The usefulness of the developed damping concept was verified through an application to the design of robotic arm, which was developed in cooperation with Super Resin Co., Japan (see Fig. 4; it was exhibited at the Eighth Japan International Symposium and Exhibition (JISSE-8), 2003, Tokyo). Three kinds of 2.2 m long box beams were produced, which were made with aluminum (A6063), conventional CFRP, and damping CFRP, respectively. The geometries of the box beams were 100mm width (W), 30mm height (H) and 2200mm length (L). The thicknesses (T) were 2.5mm in the aluminum and 2.1mm in the CFRP, respectively. In designing a new damping robotic arm, both the interleaving of visco-elastic plastic films and dispersed PZT particles interlayers between composite plies are jointly used. The CFRP box beam was made of six-ply carbon/epoxy prepregs that consisted of five ply UD and one-ply woven fabric. On the other hand, the CFRP damping box beam designed here has four interleaves of viscoelastic thermoplastic films and one interlayer of dispersed PZT particles between the above mentioned composite plies. They only differed in an existence of thermoplastic interleaves and a piezo-ceramic interlayer.
Figure 2. Vibration damping measurements for damping CFRP arm (CH1), conventional CFRP arm (CH 2) and aluminum arm (CH 3).
The newly developed robotic arm made with damping CFRP materials showed excellent vibration damping in comparison with those made with conventional CFRP and aluminum materials (see Fig. 3). The damping time measured for the aluminum arm was 20.299 seconds, while that for the conventional CFRP beam was 2.41 seconds. As a result of the remarkable damping effect, the damping time measured for the damping CFRP beam was less than one second (0.615 seconds).
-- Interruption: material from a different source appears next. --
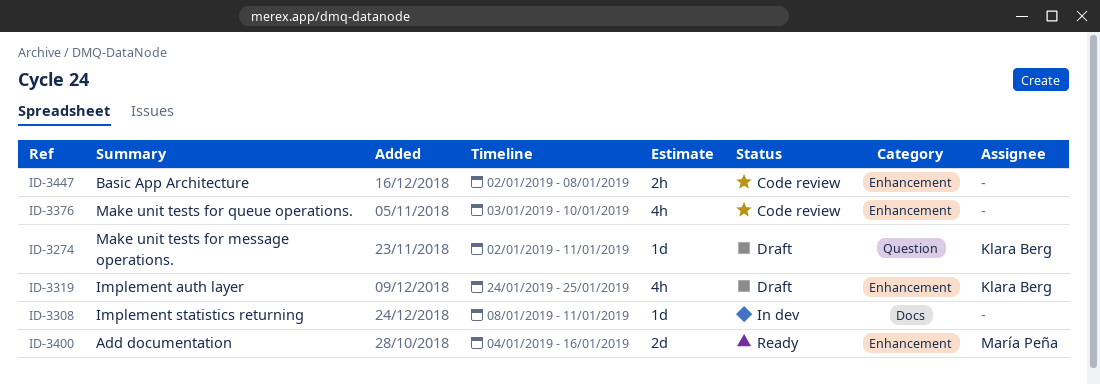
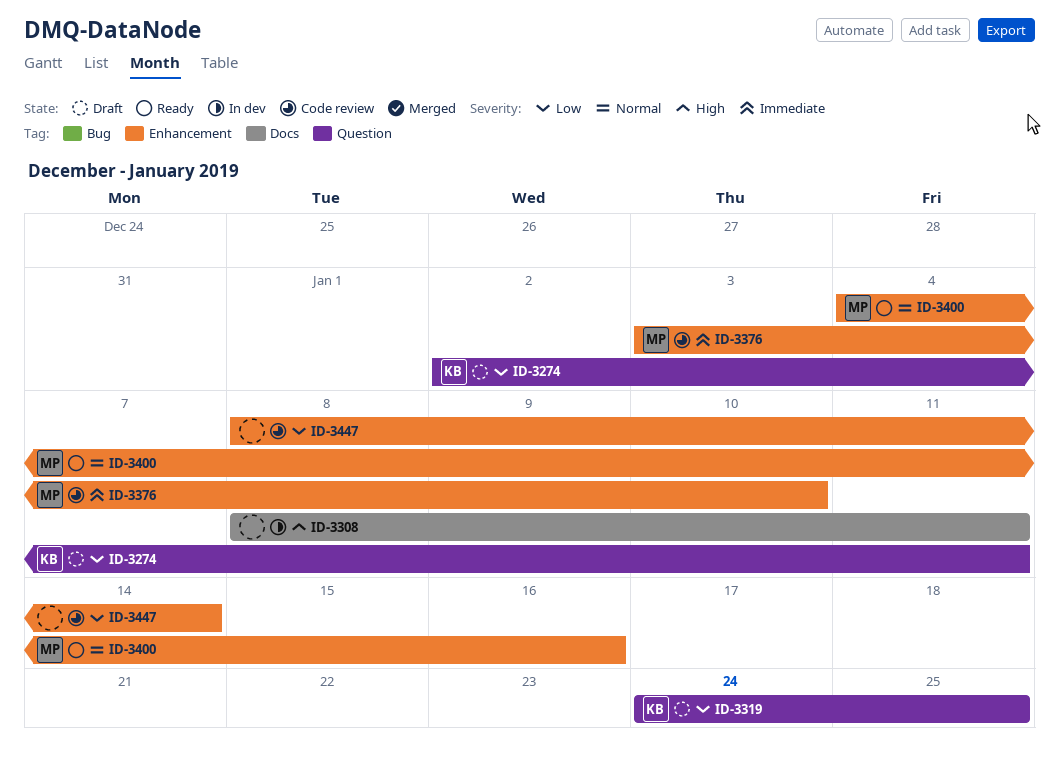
ID-3319, label: Enhancement -> Question
ID-3376, owner: none -> María Peña
ID-3447, start: Jan 2 -> Jan 8
ID-3447, due: Jan 8 -> Jan 14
① 2.2m-long box beam made with Damping CFRPs.
Damping time: 0.615 seconds
② 2.2m-long box beam made with Conventional
CFRPs. Damping time: 2.410 seconds
③ 2.2m-long box beam made with Aluminum.
Damping time: 20.299 seconds
The above results showed excellent vibration damping performances, which undoubtedly will meet the demands needed to create large light–weight structures in various applications such as aerospace, automotive, and transportation as well as possible applications for spacecraft structures and other uses.